Many homes on this road had ostentatious stone entrances; Dana could tell which ones had electric gates, too. She’d noticed a while ago that shuttering off the outside world – and thus implying that everyone was a threat – was something that had seeped gradually from the city to Carlton. Score minus one for the famous Aussie egalitarianism, she thought: now, just like in so many other places, ‘others’ were a potential risk to be managed.

Bill was now at the station, debriefing the first-on-scene officers and prepping the suspect for interview. Lucy was driving in from home. Mike was on his way back from Earlville Mercy hospital and would ride as first assist to her investigation. Mike was a completer-finisher. Thank God: Dana had proper back-up.

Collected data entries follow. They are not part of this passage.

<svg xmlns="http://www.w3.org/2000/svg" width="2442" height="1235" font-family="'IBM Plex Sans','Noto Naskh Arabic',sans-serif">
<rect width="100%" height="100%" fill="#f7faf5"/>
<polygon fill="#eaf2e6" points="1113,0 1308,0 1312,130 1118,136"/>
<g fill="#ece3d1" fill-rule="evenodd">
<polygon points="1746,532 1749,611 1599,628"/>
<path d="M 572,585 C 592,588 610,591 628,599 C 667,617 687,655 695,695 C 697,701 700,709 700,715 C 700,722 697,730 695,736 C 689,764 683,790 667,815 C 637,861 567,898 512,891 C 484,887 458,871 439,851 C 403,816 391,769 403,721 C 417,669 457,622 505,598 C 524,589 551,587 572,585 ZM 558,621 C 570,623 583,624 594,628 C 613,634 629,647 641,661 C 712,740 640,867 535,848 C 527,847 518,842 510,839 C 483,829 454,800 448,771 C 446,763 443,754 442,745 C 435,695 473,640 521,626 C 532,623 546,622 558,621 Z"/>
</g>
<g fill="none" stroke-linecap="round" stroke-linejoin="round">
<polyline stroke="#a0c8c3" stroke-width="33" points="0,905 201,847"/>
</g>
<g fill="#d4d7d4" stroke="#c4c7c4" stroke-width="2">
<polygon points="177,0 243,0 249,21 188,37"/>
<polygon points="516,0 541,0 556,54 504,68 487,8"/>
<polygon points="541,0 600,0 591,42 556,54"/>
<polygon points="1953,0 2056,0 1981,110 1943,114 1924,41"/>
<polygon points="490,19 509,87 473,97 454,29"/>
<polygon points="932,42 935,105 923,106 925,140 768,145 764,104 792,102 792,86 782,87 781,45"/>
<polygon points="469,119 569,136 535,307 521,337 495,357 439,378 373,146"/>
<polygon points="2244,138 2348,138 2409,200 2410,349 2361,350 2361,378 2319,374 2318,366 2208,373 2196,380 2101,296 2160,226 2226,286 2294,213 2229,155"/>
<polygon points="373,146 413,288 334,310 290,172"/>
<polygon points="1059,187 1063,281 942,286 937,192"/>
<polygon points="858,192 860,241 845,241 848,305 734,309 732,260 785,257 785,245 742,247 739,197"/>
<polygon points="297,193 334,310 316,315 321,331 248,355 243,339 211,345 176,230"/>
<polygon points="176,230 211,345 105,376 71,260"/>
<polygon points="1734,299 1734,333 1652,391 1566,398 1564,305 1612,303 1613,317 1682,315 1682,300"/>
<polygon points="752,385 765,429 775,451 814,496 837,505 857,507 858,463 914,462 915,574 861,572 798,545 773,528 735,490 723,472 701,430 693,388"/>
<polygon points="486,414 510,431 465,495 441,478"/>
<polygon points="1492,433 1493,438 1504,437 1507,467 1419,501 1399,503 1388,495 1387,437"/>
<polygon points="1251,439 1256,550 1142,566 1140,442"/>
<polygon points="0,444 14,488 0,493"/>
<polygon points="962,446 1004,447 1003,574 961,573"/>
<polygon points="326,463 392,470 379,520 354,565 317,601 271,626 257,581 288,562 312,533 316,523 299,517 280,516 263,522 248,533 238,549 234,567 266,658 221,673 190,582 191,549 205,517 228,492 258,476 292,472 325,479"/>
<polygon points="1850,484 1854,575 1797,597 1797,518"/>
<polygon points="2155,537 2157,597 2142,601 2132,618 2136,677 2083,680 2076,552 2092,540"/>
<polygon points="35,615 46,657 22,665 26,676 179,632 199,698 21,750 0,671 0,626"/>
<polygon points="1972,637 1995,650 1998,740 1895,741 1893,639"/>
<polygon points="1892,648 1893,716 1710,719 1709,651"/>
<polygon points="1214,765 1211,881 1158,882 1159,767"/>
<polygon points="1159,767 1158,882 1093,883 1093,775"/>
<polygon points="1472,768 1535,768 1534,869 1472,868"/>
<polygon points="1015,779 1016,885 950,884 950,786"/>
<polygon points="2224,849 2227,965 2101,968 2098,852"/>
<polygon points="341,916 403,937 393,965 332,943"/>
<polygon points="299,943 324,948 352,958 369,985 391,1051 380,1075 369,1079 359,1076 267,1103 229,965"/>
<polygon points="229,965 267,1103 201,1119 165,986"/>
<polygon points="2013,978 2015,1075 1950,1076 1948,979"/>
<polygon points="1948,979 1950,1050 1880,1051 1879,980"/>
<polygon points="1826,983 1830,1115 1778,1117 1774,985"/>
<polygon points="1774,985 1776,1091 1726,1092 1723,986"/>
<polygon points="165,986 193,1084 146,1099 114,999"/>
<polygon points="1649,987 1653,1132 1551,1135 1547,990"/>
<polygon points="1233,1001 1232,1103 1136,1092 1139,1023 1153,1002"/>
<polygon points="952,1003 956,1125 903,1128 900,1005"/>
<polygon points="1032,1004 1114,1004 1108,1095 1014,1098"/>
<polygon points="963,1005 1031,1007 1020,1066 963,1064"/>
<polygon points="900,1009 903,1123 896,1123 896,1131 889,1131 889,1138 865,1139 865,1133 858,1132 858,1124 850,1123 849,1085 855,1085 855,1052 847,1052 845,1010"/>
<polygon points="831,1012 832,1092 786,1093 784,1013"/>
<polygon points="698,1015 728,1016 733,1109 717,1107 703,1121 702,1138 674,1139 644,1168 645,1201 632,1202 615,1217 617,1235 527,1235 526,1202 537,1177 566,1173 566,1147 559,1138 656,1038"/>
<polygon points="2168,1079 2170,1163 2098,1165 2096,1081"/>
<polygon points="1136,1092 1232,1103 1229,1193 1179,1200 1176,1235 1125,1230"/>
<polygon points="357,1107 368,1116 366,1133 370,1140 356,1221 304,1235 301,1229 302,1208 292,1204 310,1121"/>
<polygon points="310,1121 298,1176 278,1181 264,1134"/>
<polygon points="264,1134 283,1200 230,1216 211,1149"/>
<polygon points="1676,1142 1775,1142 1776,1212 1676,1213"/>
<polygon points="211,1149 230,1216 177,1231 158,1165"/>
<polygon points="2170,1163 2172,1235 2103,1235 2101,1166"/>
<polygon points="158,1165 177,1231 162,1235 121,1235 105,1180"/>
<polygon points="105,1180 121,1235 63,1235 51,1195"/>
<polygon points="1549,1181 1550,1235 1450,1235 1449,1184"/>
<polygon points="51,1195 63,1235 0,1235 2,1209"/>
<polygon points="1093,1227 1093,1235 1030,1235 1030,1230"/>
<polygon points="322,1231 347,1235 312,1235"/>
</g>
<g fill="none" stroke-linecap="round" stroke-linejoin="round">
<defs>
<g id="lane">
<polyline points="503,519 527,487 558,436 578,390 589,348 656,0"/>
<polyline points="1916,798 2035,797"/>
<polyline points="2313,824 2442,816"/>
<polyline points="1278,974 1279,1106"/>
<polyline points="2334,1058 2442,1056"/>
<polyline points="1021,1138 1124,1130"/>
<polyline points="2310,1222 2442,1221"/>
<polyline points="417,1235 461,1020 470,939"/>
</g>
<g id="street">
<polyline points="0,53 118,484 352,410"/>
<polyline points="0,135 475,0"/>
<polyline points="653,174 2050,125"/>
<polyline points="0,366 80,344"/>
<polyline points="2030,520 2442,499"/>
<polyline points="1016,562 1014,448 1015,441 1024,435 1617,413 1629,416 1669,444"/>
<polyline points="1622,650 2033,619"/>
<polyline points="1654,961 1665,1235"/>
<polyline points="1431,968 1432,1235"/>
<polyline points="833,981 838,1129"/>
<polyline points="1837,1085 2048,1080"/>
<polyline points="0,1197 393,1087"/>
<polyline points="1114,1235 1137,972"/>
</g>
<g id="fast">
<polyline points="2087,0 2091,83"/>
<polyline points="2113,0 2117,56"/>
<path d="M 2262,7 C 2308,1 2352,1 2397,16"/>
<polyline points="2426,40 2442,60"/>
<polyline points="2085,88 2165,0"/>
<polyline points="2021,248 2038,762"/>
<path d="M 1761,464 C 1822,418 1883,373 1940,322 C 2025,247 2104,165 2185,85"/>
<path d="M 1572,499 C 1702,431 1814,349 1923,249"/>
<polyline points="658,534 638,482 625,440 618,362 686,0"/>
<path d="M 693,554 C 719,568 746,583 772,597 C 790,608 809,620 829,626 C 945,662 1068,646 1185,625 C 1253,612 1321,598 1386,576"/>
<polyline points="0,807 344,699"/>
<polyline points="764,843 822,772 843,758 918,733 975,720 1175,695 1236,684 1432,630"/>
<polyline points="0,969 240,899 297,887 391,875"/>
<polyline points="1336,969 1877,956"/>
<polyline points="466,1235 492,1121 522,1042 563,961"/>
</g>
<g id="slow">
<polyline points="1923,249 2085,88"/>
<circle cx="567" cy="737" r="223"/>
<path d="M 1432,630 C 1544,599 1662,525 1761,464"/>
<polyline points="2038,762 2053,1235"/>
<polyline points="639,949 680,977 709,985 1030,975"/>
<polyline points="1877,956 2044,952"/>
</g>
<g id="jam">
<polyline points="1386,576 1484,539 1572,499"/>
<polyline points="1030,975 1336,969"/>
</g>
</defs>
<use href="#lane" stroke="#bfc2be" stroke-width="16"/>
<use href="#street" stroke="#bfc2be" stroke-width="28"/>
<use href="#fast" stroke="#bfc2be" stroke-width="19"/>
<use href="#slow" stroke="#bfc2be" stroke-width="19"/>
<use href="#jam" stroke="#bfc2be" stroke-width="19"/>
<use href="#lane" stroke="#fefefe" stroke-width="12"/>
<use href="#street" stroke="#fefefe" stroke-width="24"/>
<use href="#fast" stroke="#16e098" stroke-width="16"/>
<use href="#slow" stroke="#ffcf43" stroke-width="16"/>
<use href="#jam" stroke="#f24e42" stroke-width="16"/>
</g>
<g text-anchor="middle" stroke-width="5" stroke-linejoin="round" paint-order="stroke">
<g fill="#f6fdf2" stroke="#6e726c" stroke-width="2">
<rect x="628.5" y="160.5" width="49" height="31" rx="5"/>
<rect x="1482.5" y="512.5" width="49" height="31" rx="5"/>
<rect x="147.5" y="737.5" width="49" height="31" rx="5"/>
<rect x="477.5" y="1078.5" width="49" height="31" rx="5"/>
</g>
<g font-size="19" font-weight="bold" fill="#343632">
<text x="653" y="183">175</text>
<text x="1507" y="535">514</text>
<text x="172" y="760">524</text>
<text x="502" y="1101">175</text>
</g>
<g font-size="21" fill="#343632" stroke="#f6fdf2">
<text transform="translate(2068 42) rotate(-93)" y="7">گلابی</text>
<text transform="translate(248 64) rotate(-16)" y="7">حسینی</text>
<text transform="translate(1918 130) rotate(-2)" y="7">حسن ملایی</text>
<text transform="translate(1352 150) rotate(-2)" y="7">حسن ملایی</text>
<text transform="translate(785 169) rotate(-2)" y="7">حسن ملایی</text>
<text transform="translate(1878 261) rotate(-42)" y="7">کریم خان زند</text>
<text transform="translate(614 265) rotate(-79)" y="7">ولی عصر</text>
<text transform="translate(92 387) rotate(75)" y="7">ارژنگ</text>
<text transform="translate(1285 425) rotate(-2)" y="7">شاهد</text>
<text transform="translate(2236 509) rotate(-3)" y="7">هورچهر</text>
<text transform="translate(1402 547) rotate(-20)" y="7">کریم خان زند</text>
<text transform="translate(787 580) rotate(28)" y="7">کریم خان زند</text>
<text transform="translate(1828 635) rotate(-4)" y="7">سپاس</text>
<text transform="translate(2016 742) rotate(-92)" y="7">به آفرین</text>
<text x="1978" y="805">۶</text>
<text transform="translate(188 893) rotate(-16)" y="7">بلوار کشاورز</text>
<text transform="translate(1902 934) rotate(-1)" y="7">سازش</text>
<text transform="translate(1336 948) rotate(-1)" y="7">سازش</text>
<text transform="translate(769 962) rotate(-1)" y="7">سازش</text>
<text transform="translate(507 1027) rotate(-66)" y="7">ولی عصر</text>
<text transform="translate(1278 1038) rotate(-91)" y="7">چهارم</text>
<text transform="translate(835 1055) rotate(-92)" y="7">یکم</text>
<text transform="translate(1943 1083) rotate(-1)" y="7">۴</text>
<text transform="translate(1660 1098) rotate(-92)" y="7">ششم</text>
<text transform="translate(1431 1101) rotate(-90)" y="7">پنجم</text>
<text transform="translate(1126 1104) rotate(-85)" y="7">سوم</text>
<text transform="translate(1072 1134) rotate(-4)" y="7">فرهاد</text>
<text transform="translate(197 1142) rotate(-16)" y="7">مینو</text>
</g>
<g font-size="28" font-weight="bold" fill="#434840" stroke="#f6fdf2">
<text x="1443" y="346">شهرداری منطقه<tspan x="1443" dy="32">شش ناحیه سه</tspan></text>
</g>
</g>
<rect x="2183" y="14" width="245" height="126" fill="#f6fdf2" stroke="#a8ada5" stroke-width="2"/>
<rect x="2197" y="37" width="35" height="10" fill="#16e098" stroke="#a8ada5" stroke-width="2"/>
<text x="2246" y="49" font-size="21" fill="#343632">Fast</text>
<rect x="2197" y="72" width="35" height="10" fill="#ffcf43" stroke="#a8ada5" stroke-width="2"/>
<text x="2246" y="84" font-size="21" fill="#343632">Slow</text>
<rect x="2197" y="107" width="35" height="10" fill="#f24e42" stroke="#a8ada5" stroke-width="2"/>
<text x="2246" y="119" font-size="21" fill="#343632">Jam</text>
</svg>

Too early for commuting SUVs, she had the road largely to herself. Her pre-dawn excursion to Pulpit Falls kept pushing itself to the front of her mind. She had enough strength to shove it back temporarily, but she knew it couldn’t be contained.

Even murder was just a displacement activity. Investigating a killing staved off the force and resonance of memory, the crippling panic and catastrophic damage it caused. She’d granted her blind-siding depression one Day of freedom, and now she was compromising that. It would exact a price for the betrayal.